If there’s one thing that screams unhealthy relationship, it’s this. Forbidding your SO from seeing other friends that are of the gender they’re interested in is not a good idea. It goes back to the trust issue – if you’re concerned about them seeing anyone of that sex, or any of their friends for that matter, without you, that’s a huge problem. It’s sure to start lots of fights. And if you’d look at that, it all trails back to #1…
A lot of the time we think a sure-fire way to smooth out any rough patches in our relationships is to take a break, and too often we end up coming back together quickly, or like Ross from Friends, we end up seeing someone else when we didn’t clarify the boundaries on said “break.” Being someone who tried the whole “break” thing, I wouldn’t recommend this. You asking for a break is generally you looking for a way out. Getting back together after that will most likely lead to the same reasons you wanted out in the first place.
Yes, it’s true, at some point, the honeymoon phase ends. And that’s OK! Eventually, their flaws and your flaws will come into play. But that’s not what this is about, so don’t confuse that with these signs it’s time to break up. This is about every time you see them, or they call you, or try to do something nice for you, and you get annoyed about it. They seem clingy, though nothing has changed about their behavior, this is a clear sign that the two of you may no longer be on the same page.

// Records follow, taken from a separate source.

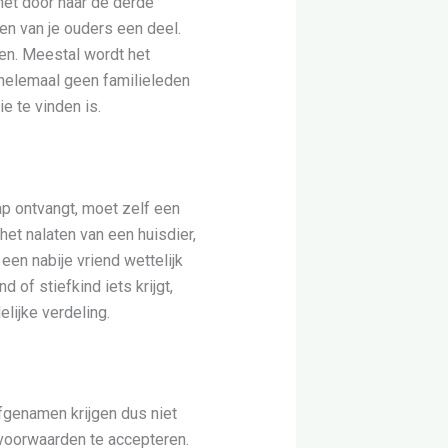
 het door naar de derde
sen van je ouders een deel.
en. Meestal wordt het
 helemaal geen familieleden
ie te vinden is.
hap ontvangt, moet zelf een
het nalaten van een huisdier,
en nabije vriend wettelijk
 of stiefkind iets krijgt,
elijke verdeling.
Erfgenamen krijgen dus niet
 voorwaarden te accepteren.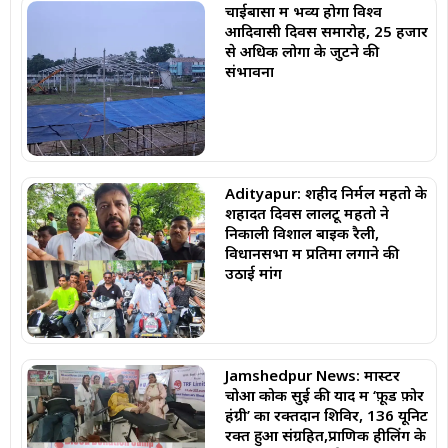
चाईबासा में भव्य होगा विश्व
आदिवासी दिवस समारोह, 25 हजार
से अधिक लोगों के जुटने की
संभावना
Adityapur: शहीद निर्मल महतो के
शहादत दिवस लालटू महतो ने
निकाली विशाल बाइक रैली,
विधानसभा में प्रतिमा लगाने की
उठाई मांग
Jamshedpur News: मास्टर
चोआ कोक सुई की याद में ‘फ़ूड फ़ोर
हंग्री’ का रक्तदान शिविर, 136 यूनिट
रक्त हुआ संग्रहित,प्राणिक हीलिंग के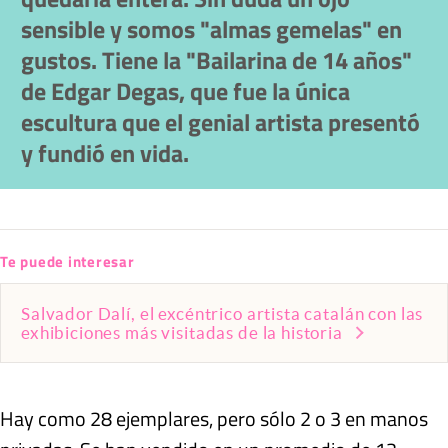
sensible y somos "almas gemelas" en
gustos. Tiene la "Bailarina de 14 años"
de Edgar Degas, que fue la única
escultura que el genial artista presentó
y fundió en vida.
Te puede interesar
Salvador Dalí, el excéntrico artista catalán con las
exhibiciones más visitadas de la historia
Hay como 28 ejemplares, pero sólo 2 o 3 en manos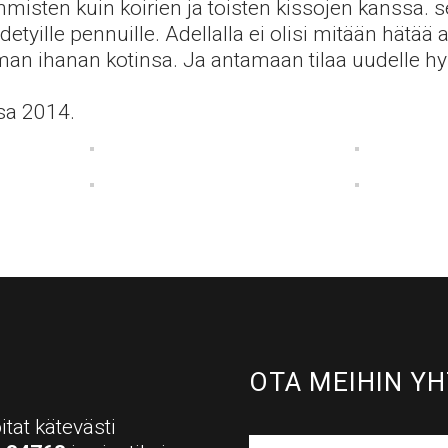
 ihmisten kuin koirien ja toisten kissojen kanssa.
detyille pennuille. Adellalla ei olisi mitään hät
n ihanan kotinsa. Ja antamaan tilaa uudelle hylä
sa 2014.
OTA MEIHIN YH
itat kätevästi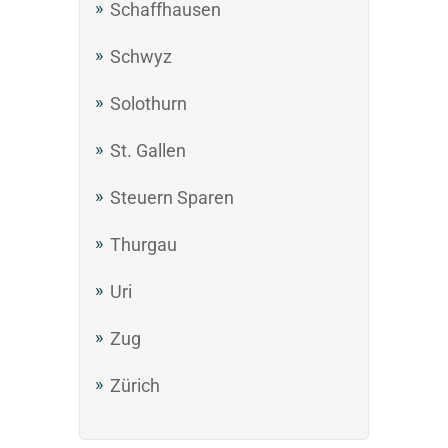
Schaffhausen
Schwyz
Solothurn
St. Gallen
Steuern Sparen
Thurgau
Uri
Zug
Zürich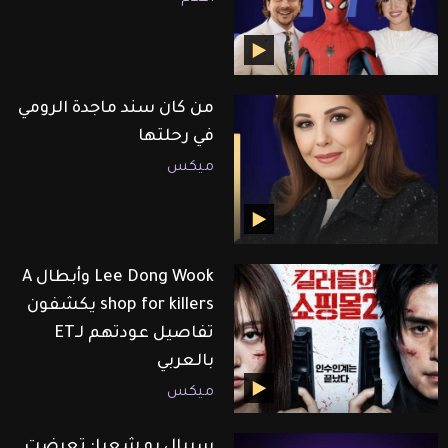
من كان سند ماجدة الرومي
في رحلتها
ميكس
Lee Dong Wook وأبطال A
shop for killers يكشفون
تفاصيل عودتهم لـET
بالعربي
ميكس
سيبال بو شعيا: تعرضت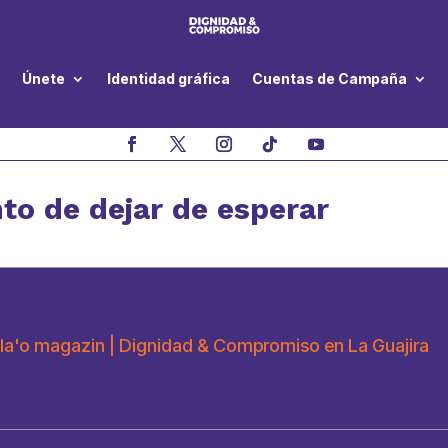
Únete
Identidad gráfica
Cuentas de Campaña
to de dejar de esperar
la'o magazin | Dignidad & Compromiso en La Guajira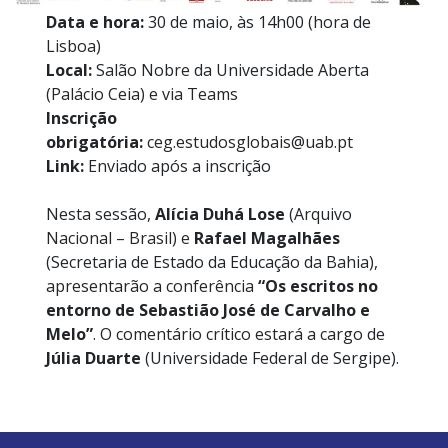
Data e hora:
30 de maio, às 14h00 (hora de
Lisboa)
Local:
Salão Nobre da Universidade Aberta
(Palácio Ceia) e via Teams
Inscrição
obrigatória:
ceg.estudosglobais@uab.pt
Link:
Enviado após a inscrição
Nesta sessão,
Alícia Duhá Lose
(Arquivo
Nacional – Brasil) e
Rafael Magalhães
(Secretaria de Estado da Educação da Bahia),
apresentarão a conferência
“Os escritos no
entorno de Sebastião José de Carvalho e
Melo”
. O comentário crítico estará a cargo de
Júlia Duarte
(Universidade Federal de Sergipe).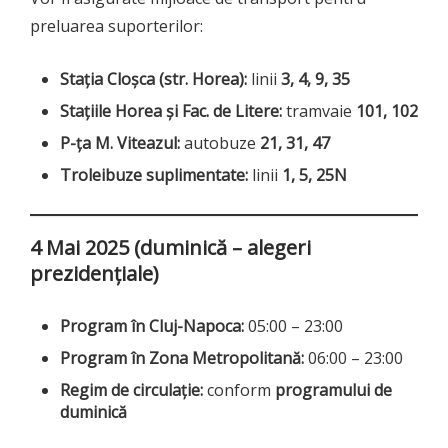
preluarea suporterilor:
Stația Cloșca (str. Horea):
linii
3, 4, 9, 35
Stațiile Horea și Fac. de Litere:
tramvaie
101, 102
P-ța M. Viteazul:
autobuze
21, 31, 47
Troleibuze suplimentate:
linii
1, 5, 25N
4 Mai 2025 (duminică – alegeri
prezidențiale)
Program în Cluj-Napoca:
05:00 – 23:00
Program în Zona Metropolitană:
06:00 – 23:00
Regim de circulație:
conform
programului de
duminică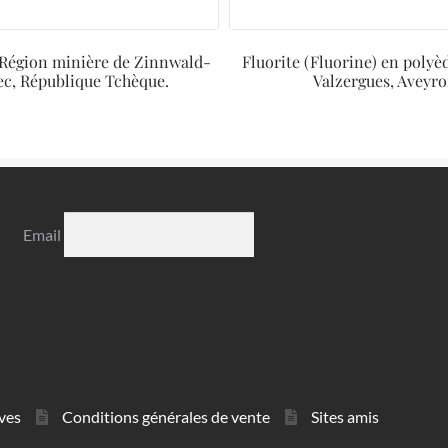
, Région minière de Zinnwald-
Fluorite (Fluorine) en polyè
c, République Tchèque.
Valzergues, Aveyro
Email
ves
Conditions générales de vente
Sites amis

The loveliest thing about relationships is that you get to grow and change from them. And when they first begin, you notice both of you changing. The thing about commitments is that you have to continue to grow and change together in order to keep this from getting boring or feel as if they are dragging. This is my biggest tip for you: if it seems like things aren’t lining up anymore, it’s probably because you and your SO are growing at a different rates. Regardless, sometimes it becomes something that no longer has a resolution.
Whatever your situation is, look for these six clues as red flags in your relationships. It’s important to remember that though these are six major issue that you might not notice, these are not the only signs of an unhealthy or toxic relationship. Don’t forget that even if you still love them, continuing the relationship may not be what’s best for either of you. But know this: everything’s going to be just fine.